The scenarios were generated using new energy models complete with details of both energy consumption and production – such as the entire U.S. building stock, vehicle fleet, power plants, and more – for 16 geographic regions in the U.S. Costs were calculated using projections for fossil fuel and renewable energy prices from DOE Annual Energy Outlook and the NREL Annual Technology Baseline report.
The cost figures would be lower still if they included the economic and climate benefits of decarbonizing our energy systems. For example, less reliance on oil will mean less money spent on oil and less economic uncertainty due to oil price fluctuations. Climate benefits include the avoided impacts of climate change, such as extreme droughts and hurricanes, avoided air and water pollution from fossil fuel combustion, and improved public health.
The economic costs of the scenarios are almost exclusively capital costs from building new infrastructure. But Torn points out there is an economic upside to that spending: “All that infrastructure build equates to jobs, and potentially jobs in the U.S., as opposed to sending money overseas to buy oil from other countries. There’s no question that there will need to be a well-thought-out economic transition strategy for fossil fuel-based industries and communities, but there’s also no question that there are a lot of jobs in building a low-carbon economy.”
The next 10 years
An important finding of this study is that the actions required in the next 10 years are similar regardless of long-term differences between pathways. In the near term, we need to increase generation and transmission of renewable energy, make sure all new infrastructure, such as cars and buildings, are low carbon, and maintain current natural gas capacity for now for reliability.
“This is a very important finding. We don’t need to have a big battle now over questions like the near-term construction of nuclear power plants, because new nuclear is not required in the next ten years to be on a net-zero emissions path.
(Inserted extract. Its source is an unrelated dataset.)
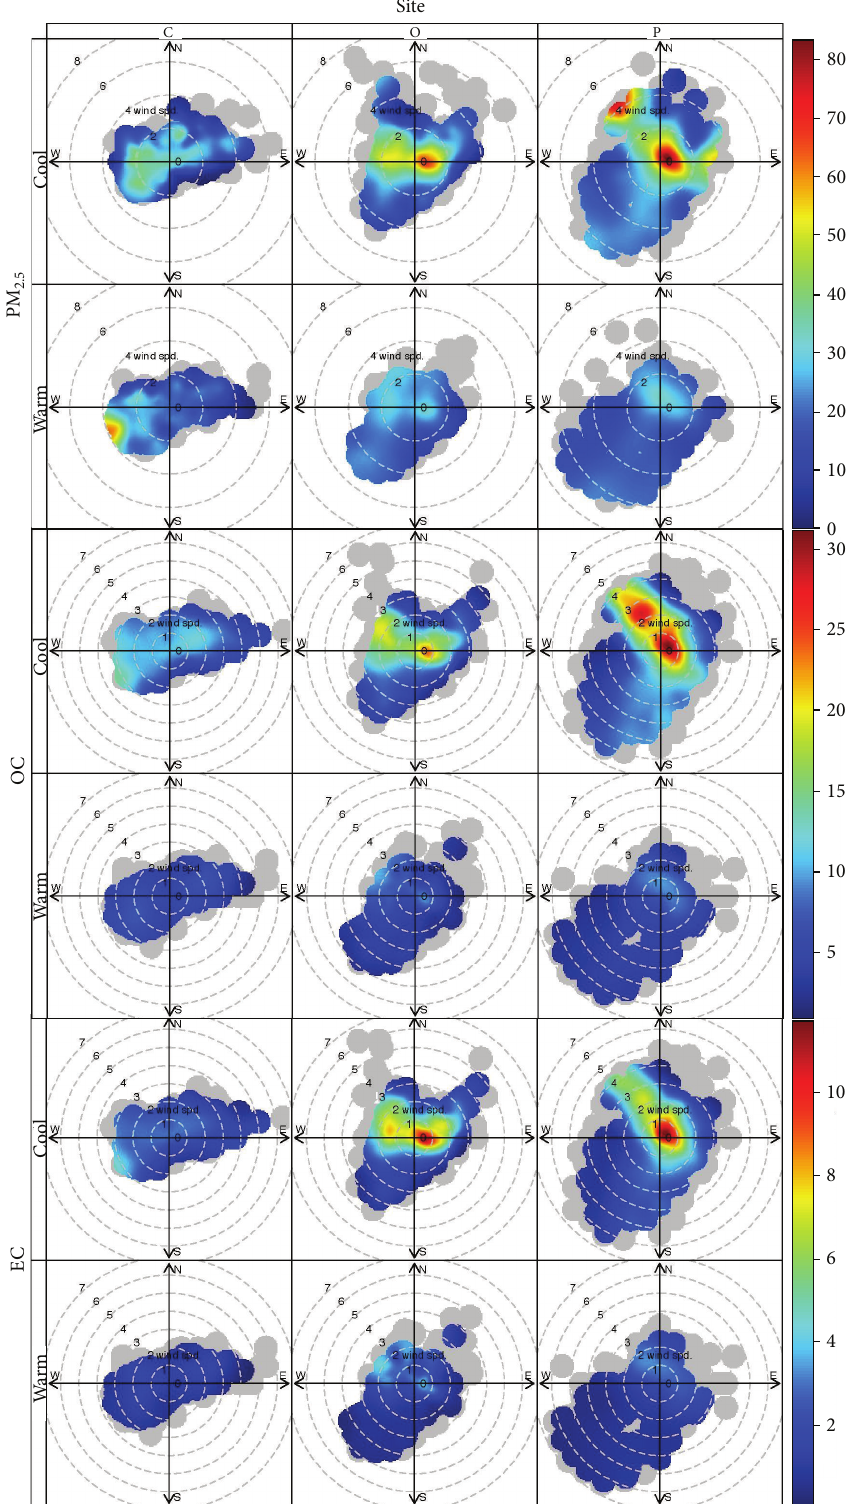
Figure 4: Bivariate polar plot for the mean concentration of PM 2.5 , OC, and EC for the sites under study in cold (winter and fall seasons) and warm periods (summer and spring seasons). Label of the stations in Figure 1. Las Condes: C Label, P. O’Higgins: O Label, and Pudahuel: P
Instead we should make policy to drive the steps that we know are required now, while accelerating R&D and further developing our options for the choices we must make starting in the 2030s,” said study lead author Jim Williams, associate professor of Energy Systems Management at USF and a Berkeley Lab affiliate scientist.
The net negative case
Another important achievement of this study is that it’s the first published work to give a detailed roadmap of how the U.S. energy and industrial system can become a source of negative CO2 emissions by mid-century, meaning more carbon dioxide is taken out of the atmosphere than added.
According to the study, with higher levels of carbon capture, biofuels, and electric fuels, the U.S. energy and industrial system could be “net negative” to the tune of 500 million metric tons of CO2 removed from the atmosphere each year. (This would require more electricity generation, land use, and interstate transmission to achieve.) The authors calculated the cost of this net negative pathway to be 0.6% of GDP – only slightly higher than the main carbon-neutral pathway cost of 0.4% of GDP. “This is affordable to society just on energy grounds alone,” Williams said.
When combined with increasing CO2 uptake by the land, mainly by changing agricultural and forest management practices, the researchers calculated that the net negative emissions scenario would put the U.S. on track with a global trajectory to reduce atmospheric CO2 concentrations to 350 parts per million (ppm) at some distance in the future. The 350 ppm endpoint of this global trajectory has been described by many scientists as what would be needed to stabilize the climate at levels similar to pre-industrial times.
The study was supported in part by the Sustainable Development Solutions Network, an initiative of the United Nations.